*Page text:*
Data Preparation: Prepare data frames for Analysis¶

In [9]:
# Filter world forest data for timeline visualization
world_df = forest_df[forest_df["Country Name"] == "World"].set_index("Country Name").transpose().dropna()

# Country vise grouping of data for visualization of Forest area ratio change per country
countries = []
for country in pycountry.countries:
    countries.append(country.name)
country_df = forest_df[forest_df["Country Name"].isin(countries)]
c_diff_df = country_df.set_index("Country Name").transpose().diff().sum().reset_index(name="change")

# Top 10 countries with expanding forest area data for visualization
top_p_change_df = c_diff_df.sort_values("change", ascending=False).head(10)

# Top 20 Countries with Most Forest Area Ratio (2021)
top_df = country_df.sort_values("2021", ascending=False).head(20)

# Combined data for heatmap visulization
df_2021 = country_df[["Country Name", "2021"]].rename(columns={"2021": "Forest Area"})

*Tasks to complete:*
**1.** Edit the data preparation code, starting at "# Top 10 countries" and ending at "Area Ratio (2021)", so that "expanding" becomes "growing".
**2.** In the data preparation code, which column is used to sort the countries when building top_df?
**3.** Name every data frame that the data preparation code creates.

*Dataset extract:*
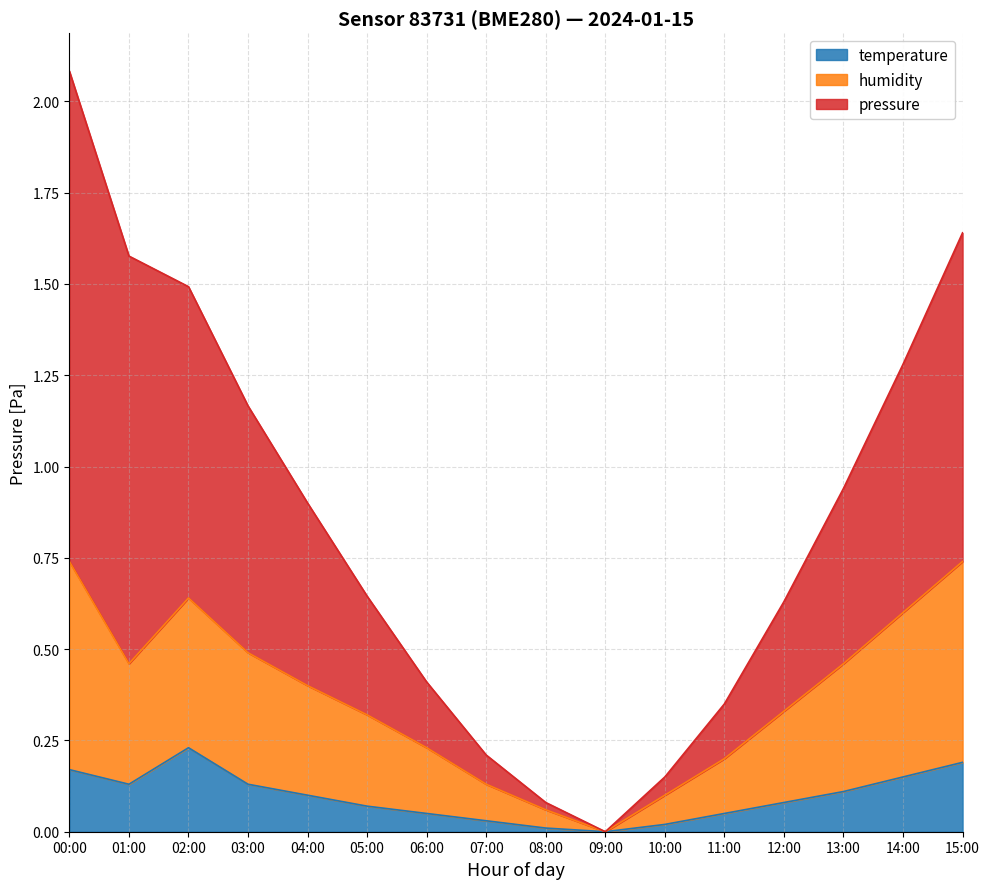

In temperature, how many points are lower than both neighbors (excluding endpoints)?

2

*Answers to each task:*
**1.**
# Top 10 countries with growing forest area data for visualization
top_p_change_df = c_diff_df.sort_values("change", ascending=False).head(10)

# Top 20 Countries with Most Forest Area Ratio (2021)

**2.** The "2021" column.

**3.** world_df, country_df, c_diff_df, top_p_change_df, top_df, df_2021